The second technology being honored was developed from an experiment at NASA’s Ames Research Center in California's Silicon Valley to explore the potential of algae as a recycling agent for long duration space travel.

image of food supplements Image left: Shown here is the Skylab food heating and serving tray with food, drink, and utensils. While this represented a great improvement over the food served on earlier space flights, NASA researchers still had plenty of room for progress.
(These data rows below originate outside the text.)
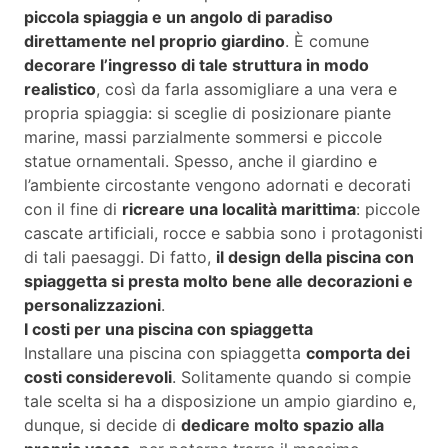
piccola spiaggia e un angolo di paradiso
direttamente nel proprio giardino
. È comune
decorare l’ingresso di tale struttura in modo
realistico
, così da farla assomigliare a una vera e
propria spiaggia: si sceglie di posizionare piante
marine, massi parzialmente sommersi e piccole
statue ornamentali. Spesso, anche il giardino e
l’ambiente circostante vengono adornati e decorati
con il fine di
ricreare una località marittima
: piccole
cascate artificiali, rocce e sabbia sono i protagonisti
di tali paesaggi. Di fatto,
il design della piscina con
spiaggetta si presta molto bene alle decorazioni e
personalizzazioni
.
I costi per una piscina con spiaggetta
Installare una piscina con spiaggetta
comporta dei
costi considerevoli
. Solitamente quando si compie
tale scelta si ha a disposizione un ampio giardino e,
dunque, si decide di
dedicare molto spazio alla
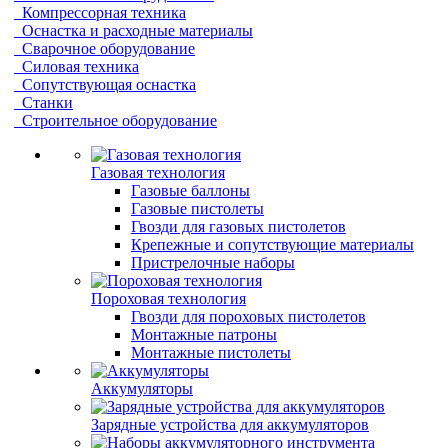
Компрессорная техника
Оснастка и расходные материалы
Сварочное оборудование
Силовая техника
Сопутствующая оснастка
Станки
Строительное оборудование
Газовая технология
Газовые баллоны
Газовые пистолеты
Гвозди для газовых пистолетов
Крепежные и сопутствующие материалы
Пристрелочные наборы
Пороховая технология
Гвозди для пороховых пистолетов
Монтажные патроны
Монтажные пистолеты
Аккумуляторы
Зарядные устройства для аккумуляторов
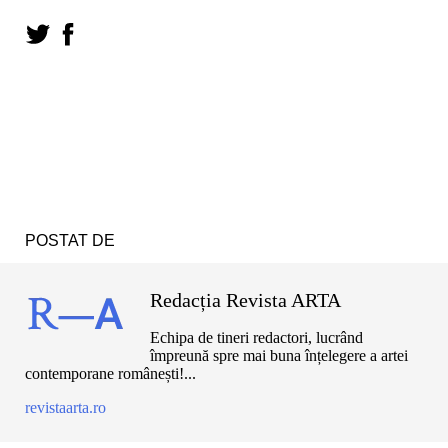
POSTAT DE
Redacția Revista ARTA
Echipa de tineri redactori, lucrând
împreună spre mai buna înțelegere a artei
contemporane românești!...
revistaarta.ro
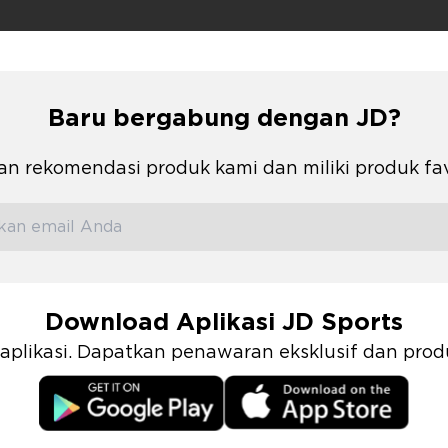
Baru bergabung dengan JD?
n rekomendasi produk kami dan miliki produk fa
Download Aplikasi JD Sports
i aplikasi. Dapatkan penawaran eksklusif dan pr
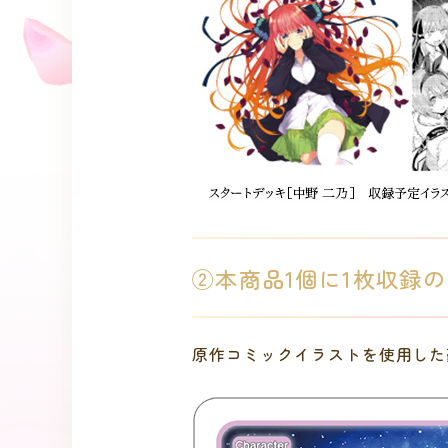
②本商品1個に1枚収録の
原作コミックイラストを使用した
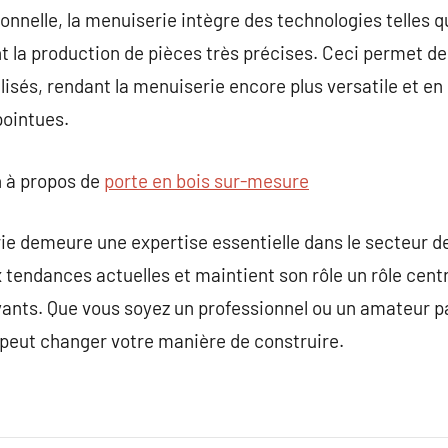
ionnelle, la menuiserie intègre des technologies telles q
ent la production de pièces très précises. Ceci permet d
isés, rendant la menuiserie encore plus versatile et en
pointues.
 à propos de
porte en bois sur-mesure
ie demeure une expertise essentielle dans le secteur de 
 tendances actuelles et maintient son rôle un rôle centr
yants. Que vous soyez un professionnel ou un amateur pa
peut changer votre manière de construire.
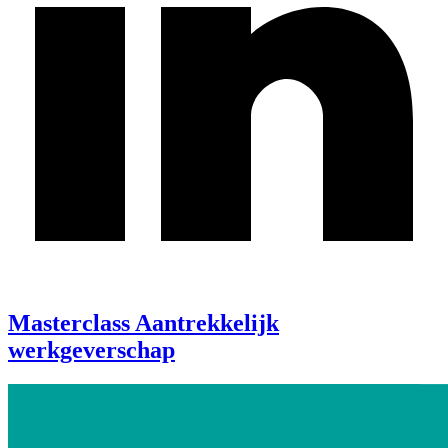
Masterclass Aantrekkelijk
werkgeverschap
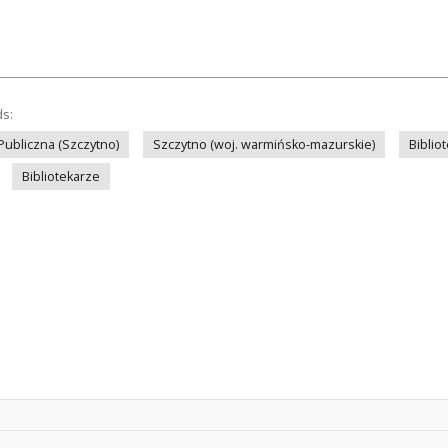
ds:
 Publiczna (Szczytno)
Szczytno (woj. warmińsko-mazurskie)
Biblio
Bibliotekarze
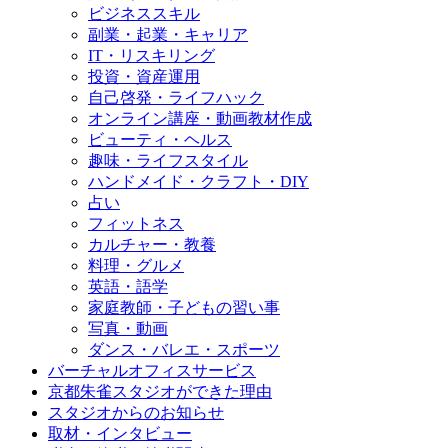
ビジネススキル
副業・起業・キャリア
IT・リスキリング
投資・資産運用
自己啓発・ライフハック
オンライン講座・動画教材作成
ビューティ・ヘルス
趣味・ライフスタイル
ハンドメイド・クラフト・DIY
占い
フィットネス
カルチャー・教養
料理・グルメ
英語・語学
家庭教師・子どもの習い事
写真・動画
ダンス・バレエ・スポーツ
バーチャルオフィスサービス
京都朱雀スタジオができた理由
スタジオからのお知らせ
取材・インタビュー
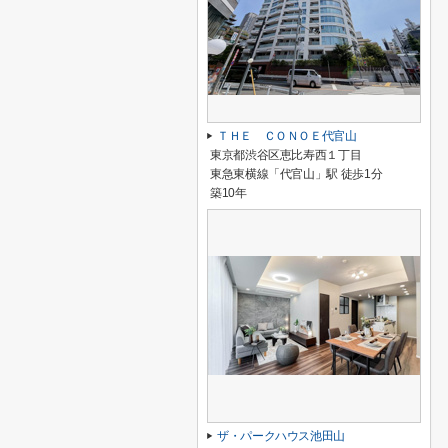
ＴＨＥ ＣＯＮＯＥ代官山
東京都渋谷区恵比寿西１丁目
東急東横線「代官山」駅 徒歩1分
築10年
ザ・パークハウス池田山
This research evolved into a method for manufacturing an algae-based food supplement that provides nutrients beneficial to mental and visual development in premature infants. Martek Biosciences Corporation, in Columbia, Md., manufactures this supplement, a polyunsaturated fatty acid known as DHA (docosahexaenoic acid). Infants acquire DHA initially in utero during pregnancy, and then from their diets via their mothers' milk. DHA dietary supplementation may be particularly important for premature and low birth weight infants. Martek’s DHA supplement can be found in more than 90 percent of the infant formulas sold in the United States, as well as those sold in more than 65 other countries. With such widespread use, the company estimates that more than 24 million babies worldwide have consumed its nutritional additives. The technology was also featured in Spinoff 2008:

http://www.sti.nasa.gov/tto/Spinoff2008/ch_8.html

"NASA appreciates and values the long history of cooperation with the Space Foundation and the Space Technology Hall of Fame,” said Doug Comstock, director of NASA’s Innovative Partnerships Program. “Honoring the best of the best by induction into the Space Technology Hall of Fame is well-deserved recognition for these great examples of how space technology makes important contributions to the lives of people in the U.S. and around the world."

The technologies being recognized by the Space Technology Hall of Fame are outstanding representatives of more than 1,600 NASA-derived technologies being put to work beyond their initial purpose in aeronautics and space exploration, for economic development and public benefit.

NASA's Innovative Partnership Program works to transfer NASA technologies for public benefit and documents some top examples in NASA’s Spinoff publication each year. The program, managed at NASA Headquarters in Washington, also provides needed technology and capabilities for NASA’s mission directorates, programs and projects through investments and partnerships with industry, academia, government agencies and national laboratories. There are Innovative Partnership Program offices at each of NASA’s ten field centers that facilitate partnerships for technology development and transfer.